What’s the Big Idea?
In January 2011, the company switched CEOs, putting co-founder Larry Page back in charge, in an apparent effort to keep the company lithe and edgy. Now, amid the social media boom (or bubble), Google is playing venture capitalist, investing $583 million in the first half of 2011 to hand-pick and nurture startups like HomeAway, a vacation rental site, and Pittpatt, a facial recognition software company. And in a direct challenge to Facebook, Google has just launched Google+, on the premise that “friend” doesn’t quite cover all your online relationships.

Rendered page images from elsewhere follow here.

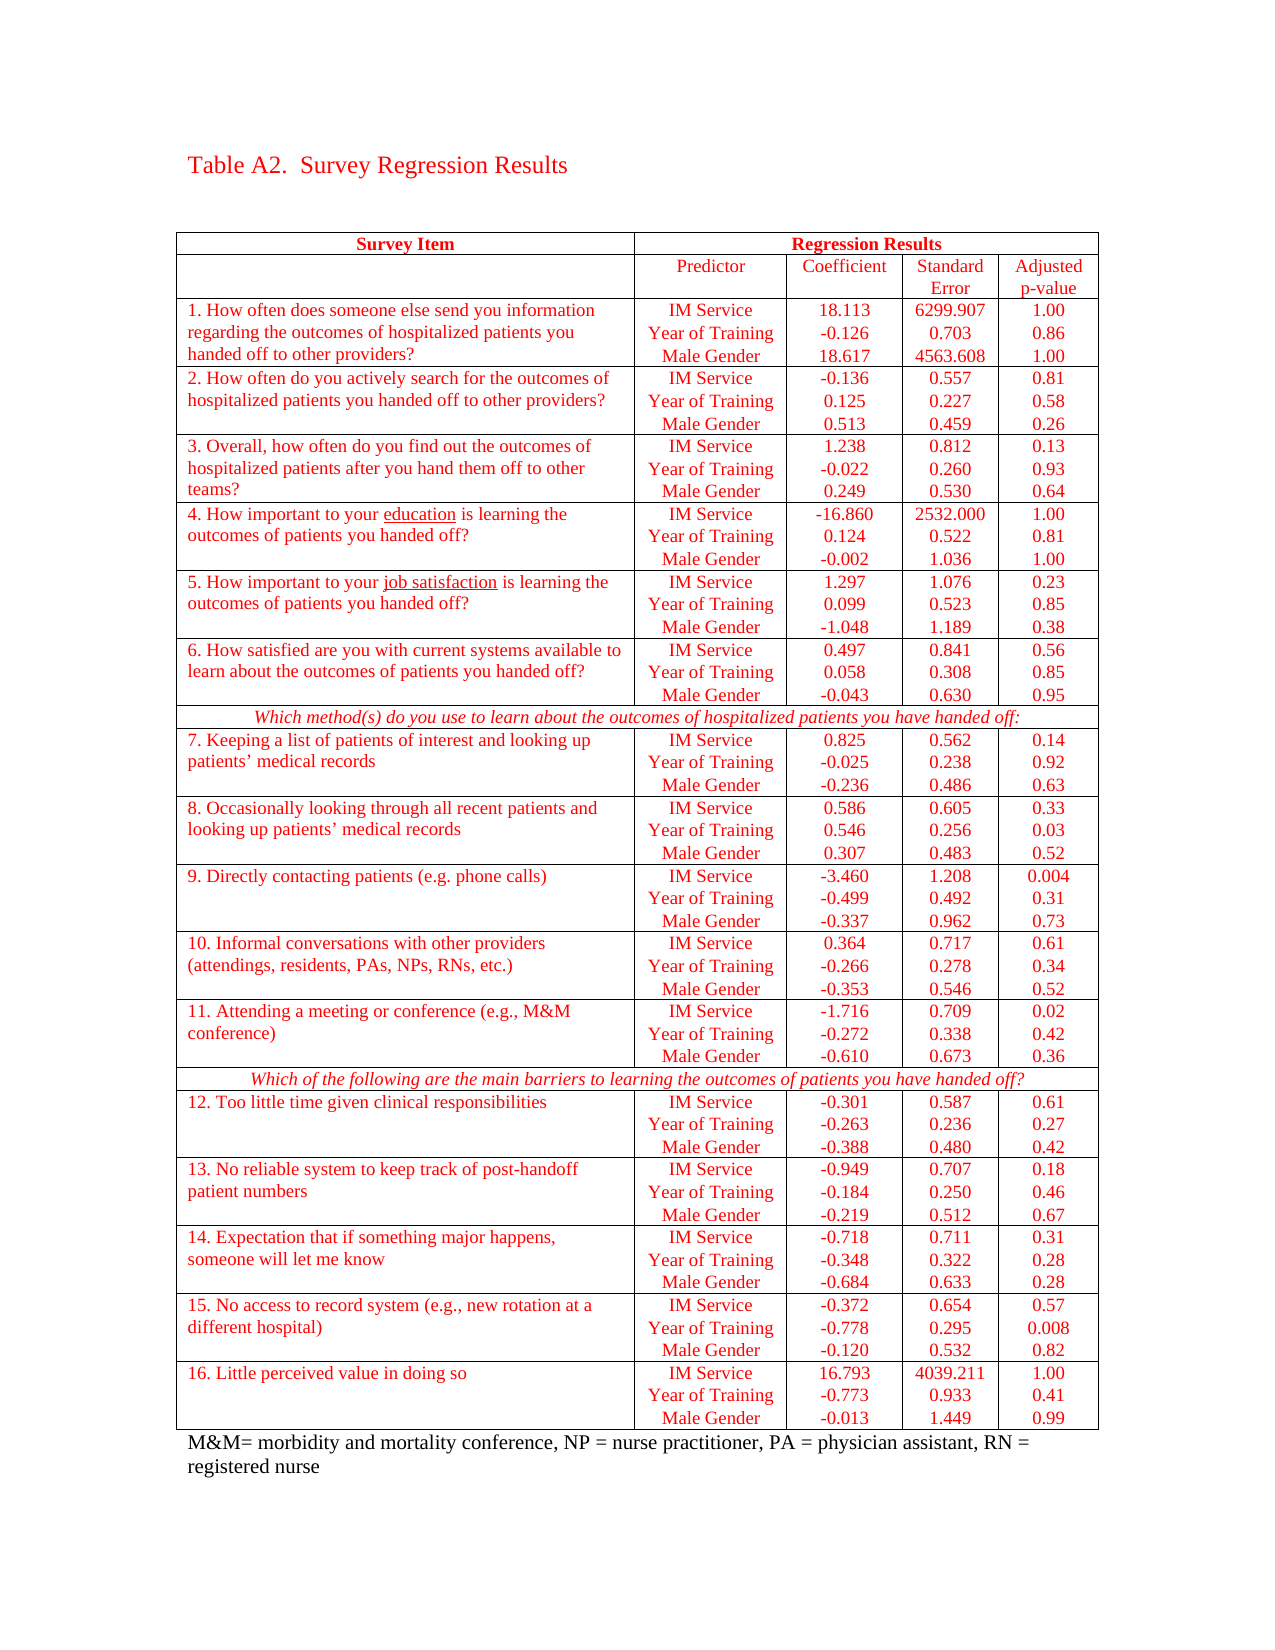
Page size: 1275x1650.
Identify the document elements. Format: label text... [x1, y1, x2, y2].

table_cell -0.773 [787, 1383, 902, 1406]
table_cell 0.85 [999, 660, 1098, 683]
table_cell -0.013 [787, 1406, 902, 1428]
table_cell Male Gender [635, 1135, 786, 1157]
table_cell 0.64 [999, 479, 1098, 502]
table_cell Male Gender [635, 909, 786, 931]
table_cell 0.483 [903, 841, 998, 863]
table_cell 0.522 [903, 524, 998, 547]
table_cell IM Service [635, 729, 786, 750]
table_cell 0.81 [999, 367, 1098, 389]
table_cell Year of Training [635, 1180, 786, 1202]
table_cell 0.56 [999, 639, 1098, 660]
table_cell -16.860 [787, 503, 902, 524]
table_cell 0.124 [787, 524, 902, 547]
table_cell -0.499 [787, 886, 902, 909]
table_cell 0.513 [787, 411, 902, 434]
table_cell IM Service [635, 1226, 786, 1248]
table_cell 0.46 [999, 1180, 1098, 1202]
table_cell 0.654 [903, 1294, 998, 1316]
table_cell 0.23 [999, 571, 1098, 592]
table_cell Year of Training [635, 1112, 786, 1135]
table_cell Year of Training [635, 818, 786, 841]
table_cell Male Gender [635, 1338, 786, 1361]
table_cell 0.31 [999, 1226, 1098, 1248]
table_cell 13. No reliable system to keep track of post-handoff patient numbers [177, 1158, 634, 1225]
table_cell -0.337 [787, 909, 902, 931]
table_cell 0.322 [903, 1248, 998, 1270]
table_cell Male Gender [635, 1203, 786, 1225]
table_cell Coefficient [787, 255, 902, 298]
table_cell Year of Training [635, 886, 786, 909]
table_cell 15. No access to record system (e.g., new rotation at a different hospital) [177, 1294, 634, 1361]
table_cell 1. How often does someone else send you information regarding the outcomes of hospitalized patients you handed off to other providers? [177, 299, 634, 366]
table_cell Male Gender [635, 1044, 786, 1067]
table_cell 0.236 [903, 1112, 998, 1135]
table_cell Male Gender [635, 615, 786, 637]
table_cell 18.617 [787, 344, 902, 366]
table_cell 2. How often do you actively search for the outcomes of hospitalized patients you handed off to other providers? [177, 367, 634, 434]
table_cell 0.52 [999, 976, 1098, 999]
table_cell 0.250 [903, 1180, 998, 1202]
table_cell 0.480 [903, 1135, 998, 1157]
table_cell 0.27 [999, 1112, 1098, 1135]
table_cell -0.949 [787, 1158, 902, 1180]
table_cell 0.459 [903, 411, 998, 434]
table_cell Male Gender [635, 1406, 786, 1428]
table_cell 0.841 [903, 639, 998, 660]
table_cell 0.238 [903, 750, 998, 773]
table_cell Year of Training [635, 1383, 786, 1406]
table_cell 0.125 [787, 389, 902, 411]
table_cell 0.711 [903, 1226, 998, 1248]
table_cell 6299.907 [903, 299, 998, 321]
table_cell 1.238 [787, 435, 902, 457]
table_cell 3. Overall, how often do you find out the outcomes of hospitalized patients after you hand them off to other teams? [177, 435, 634, 502]
table_cell -0.718 [787, 1226, 902, 1248]
table_cell 0.93 [999, 457, 1098, 479]
table_cell 16. Little perceived value in doing so [177, 1362, 634, 1428]
table_cell Male Gender [635, 773, 786, 796]
table_cell -0.388 [787, 1135, 902, 1157]
table_cell 0.308 [903, 660, 998, 683]
table_cell IM Service [635, 503, 786, 524]
table_cell 0.28 [999, 1270, 1098, 1293]
table_cell 0.605 [903, 797, 998, 818]
table_cell 4. How important to your education is learning the outcomes of patients you handed off? [177, 503, 634, 569]
table_cell Male Gender [635, 547, 786, 569]
table_cell IM Service [635, 571, 786, 592]
table_cell 0.33 [999, 797, 1098, 818]
table_cell 0.673 [903, 1044, 998, 1067]
table_cell 0.812 [903, 435, 998, 457]
table_cell Predictor [635, 255, 786, 298]
table_cell 0.61 [999, 932, 1098, 954]
table_cell Year of Training [635, 321, 786, 343]
table_cell 0.63 [999, 773, 1098, 796]
table_cell 0.338 [903, 1022, 998, 1044]
table_cell 0.67 [999, 1203, 1098, 1225]
table_cell 18.113 [787, 299, 902, 321]
table_cell 1.00 [999, 503, 1098, 524]
table_cell IM Service [635, 367, 786, 389]
table_cell [177, 255, 634, 298]
table_cell -0.043 [787, 683, 902, 705]
table_cell -1.716 [787, 1000, 902, 1022]
table_cell Year of Training [635, 954, 786, 976]
table_cell 0.546 [903, 976, 998, 999]
table_cell 0.562 [903, 729, 998, 750]
table_cell -0.610 [787, 1044, 902, 1067]
table_cell 0.85 [999, 592, 1098, 615]
table_cell -0.002 [787, 547, 902, 569]
table_cell 0.81 [999, 524, 1098, 547]
text M&M= morbidity and mortality conference, NP = nurse practitioner, PA = physician assistant, RN = registered nurse [187, 1430, 1087, 1478]
table_cell 0.486 [903, 773, 998, 796]
table_cell -0.236 [787, 773, 902, 796]
table_cell 0.532 [903, 1338, 998, 1361]
table_cell 0.633 [903, 1270, 998, 1293]
table_cell 0.42 [999, 1135, 1098, 1157]
table_cell 0.52 [999, 841, 1098, 863]
table_cell 0.92 [999, 750, 1098, 773]
table_cell 8. Occasionally looking through all recent patients and looking up patients’ medical records [177, 797, 634, 863]
table_cell Male Gender [635, 411, 786, 434]
table_cell 0.13 [999, 435, 1098, 457]
table_cell -0.348 [787, 1248, 902, 1270]
table_cell 0.307 [787, 841, 902, 863]
table_cell -0.372 [787, 1294, 902, 1316]
table_cell 1.00 [999, 1362, 1098, 1383]
table_cell Male Gender [635, 479, 786, 502]
table_cell 0.86 [999, 321, 1098, 343]
table_cell 0.26 [999, 411, 1098, 434]
table_cell 0.492 [903, 886, 998, 909]
table_cell 0.709 [903, 1000, 998, 1022]
table_cell 1.036 [903, 547, 998, 569]
table_cell -0.272 [787, 1022, 902, 1044]
table_cell 0.523 [903, 592, 998, 615]
table_header Survey Item [177, 233, 634, 254]
table_cell Year of Training [635, 1316, 786, 1338]
table_cell 0.717 [903, 932, 998, 954]
table_cell Male Gender [635, 683, 786, 705]
table_cell Male Gender [635, 976, 786, 999]
table_cell -0.025 [787, 750, 902, 773]
table_cell IM Service [635, 1294, 786, 1316]
table_cell 0.227 [903, 389, 998, 411]
table_cell -0.266 [787, 954, 902, 976]
table_cell 0.933 [903, 1383, 998, 1406]
table_cell 0.58 [999, 389, 1098, 411]
table_cell 0.34 [999, 954, 1098, 976]
table_cell -0.778 [787, 1316, 902, 1338]
table_cell Year of Training [635, 660, 786, 683]
table_cell 0.57 [999, 1294, 1098, 1316]
table_cell 0.61 [999, 1091, 1098, 1112]
table_cell 0.249 [787, 479, 902, 502]
table_cell 1.00 [999, 299, 1098, 321]
table_cell 0.03 [999, 818, 1098, 841]
table_cell -0.136 [787, 367, 902, 389]
table_cell 0.008 [999, 1316, 1098, 1338]
table_cell 5. How important to your job satisfaction is learning the outcomes of patients you handed off? [177, 571, 634, 637]
table_cell 4563.608 [903, 344, 998, 366]
text Table A2. Survey Regression Results [187, 150, 1087, 179]
table_cell 0.38 [999, 615, 1098, 637]
table_cell 14. Expectation that if something major happens, someone will let me know [177, 1226, 634, 1293]
table_cell -0.126 [787, 321, 902, 343]
table_cell 16.793 [787, 1362, 902, 1383]
table_cell 0.099 [787, 592, 902, 615]
table_cell 6. How satisfied are you with current systems available to learn about the outcomes of patients you handed off? [177, 639, 634, 705]
table_cell 0.278 [903, 954, 998, 976]
table_cell 0.962 [903, 909, 998, 931]
table_cell 0.364 [787, 932, 902, 954]
table_cell 0.28 [999, 1248, 1098, 1270]
table_cell Year of Training [635, 524, 786, 547]
table_cell 0.02 [999, 1000, 1098, 1022]
table_cell IM Service [635, 932, 786, 954]
table_cell Male Gender [635, 1270, 786, 1293]
table_cell 0.825 [787, 729, 902, 750]
table_cell 0.260 [903, 457, 998, 479]
table_cell Male Gender [635, 841, 786, 863]
table_cell Male Gender [635, 344, 786, 366]
table_cell 0.530 [903, 479, 998, 502]
table_cell -0.353 [787, 976, 902, 999]
table_cell 0.004 [999, 865, 1098, 886]
table_cell 0.707 [903, 1158, 998, 1180]
table_cell 0.295 [903, 1316, 998, 1338]
table_cell Which of the following are the main barriers to learning the outcomes of patients you have handed off? [177, 1068, 1098, 1089]
table_cell 11. Attending a meeting or conference (e.g., M&M conference) [177, 1000, 634, 1067]
table_cell Year of Training [635, 1022, 786, 1044]
table_cell 0.512 [903, 1203, 998, 1225]
table_cell -0.022 [787, 457, 902, 479]
table_cell IM Service [635, 1158, 786, 1180]
table_cell 0.18 [999, 1158, 1098, 1180]
table_cell -3.460 [787, 865, 902, 886]
table_cell 0.703 [903, 321, 998, 343]
table_cell 0.99 [999, 1406, 1098, 1428]
table_cell Adjusted p-value [999, 255, 1098, 298]
table_cell -0.184 [787, 1180, 902, 1202]
table_cell -0.263 [787, 1112, 902, 1135]
table_cell 0.546 [787, 818, 902, 841]
table_cell 0.058 [787, 660, 902, 683]
table_cell Standard Error [903, 255, 998, 298]
table_cell 0.497 [787, 639, 902, 660]
table_cell -1.048 [787, 615, 902, 637]
table_cell IM Service [635, 435, 786, 457]
table_cell 2532.000 [903, 503, 998, 524]
table_cell 0.587 [903, 1091, 998, 1112]
table_cell 12. Too little time given clinical responsibilities [177, 1091, 634, 1157]
table_cell IM Service [635, 1000, 786, 1022]
table_cell -0.684 [787, 1270, 902, 1293]
table_cell 1.076 [903, 571, 998, 592]
table_cell Year of Training [635, 750, 786, 773]
table_cell Which method(s) do you use to learn about the outcomes of hospitalized patients you have handed off: [177, 706, 1098, 728]
table_cell 1.00 [999, 547, 1098, 569]
table_cell Year of Training [635, 592, 786, 615]
table_cell Year of Training [635, 389, 786, 411]
table_cell Year of Training [635, 457, 786, 479]
table_cell 0.42 [999, 1022, 1098, 1044]
table_cell 0.256 [903, 818, 998, 841]
table_cell 1.208 [903, 865, 998, 886]
table_cell 0.557 [903, 367, 998, 389]
table_cell -0.219 [787, 1203, 902, 1225]
table_cell IM Service [635, 1091, 786, 1112]
table_cell 1.449 [903, 1406, 998, 1428]
table_cell -0.301 [787, 1091, 902, 1112]
table_cell 1.189 [903, 615, 998, 637]
table_cell IM Service [635, 639, 786, 660]
table_cell 0.14 [999, 729, 1098, 750]
table_cell IM Service [635, 299, 786, 321]
table_cell IM Service [635, 865, 786, 886]
table_cell 9. Directly contacting patients (e.g. phone calls) [177, 865, 634, 931]
table_cell 0.36 [999, 1044, 1098, 1067]
table_cell IM Service [635, 797, 786, 818]
table_header Regression Results [635, 233, 1098, 254]
table_cell IM Service [635, 1362, 786, 1383]
table_cell 0.31 [999, 886, 1098, 909]
table_cell 0.586 [787, 797, 902, 818]
table_cell 1.00 [999, 344, 1098, 366]
table_cell Year of Training [635, 1248, 786, 1270]
table_cell 4039.211 [903, 1362, 998, 1383]
table_cell 0.630 [903, 683, 998, 705]
table_cell 0.41 [999, 1383, 1098, 1406]
table_cell 7. Keeping a list of patients of interest and looking up patients’ medical records [177, 729, 634, 796]
table_cell 0.73 [999, 909, 1098, 931]
table_cell 1.297 [787, 571, 902, 592]
table_cell 0.95 [999, 683, 1098, 705]
table_cell 10. Informal conversations with other providers (attendings, residents, PAs, NPs, RNs, etc.) [177, 932, 634, 999]
table_cell -0.120 [787, 1338, 902, 1361]
table_cell 0.82 [999, 1338, 1098, 1361]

The vultures aren’t circling just yet. Valued somewhere in the neighborhood of $200 billion, Google’s still worth about three times as much as Facebook. That puts it in an exclusive club with the likes of CitiGroup, Microsoft, and Proctor & Gamble. But when Facebook goes public in early 2012, the game will most definitely change.
Doug Edwards, author of I’m Feeling Lucky, was there at the beginning.
A restless, entrepreneurial spirit, Edwards liked to drop, as if by parachute, into radically unfamiliar environments. As an NPR correspondent in Siberia, an online product manager for the San Jose Mercury News, and expatriate for a year in Japan, he had discovered that total disorientation was a powerful learning tool. But Google took even Edwards by surprise. The meteoric pace of its rise, the constantly changing nature of his job description, and the unconventional professional environment kept him working, learning, and playing ping-pong round the clock, plugged-in to the near-messianic passion that has put Google on top of the world.
Now Google finds itself needing to pull a Doug Edwards – to parachute into new territory and reignite the inventive passion that made it great. Its experiments in self-rediscovery, whether they succeed or fail, will provide powerful lessons for disruptors and dinosaurs in every industry, as they struggle to stay relevant in a volatile and accelerating global marketplace.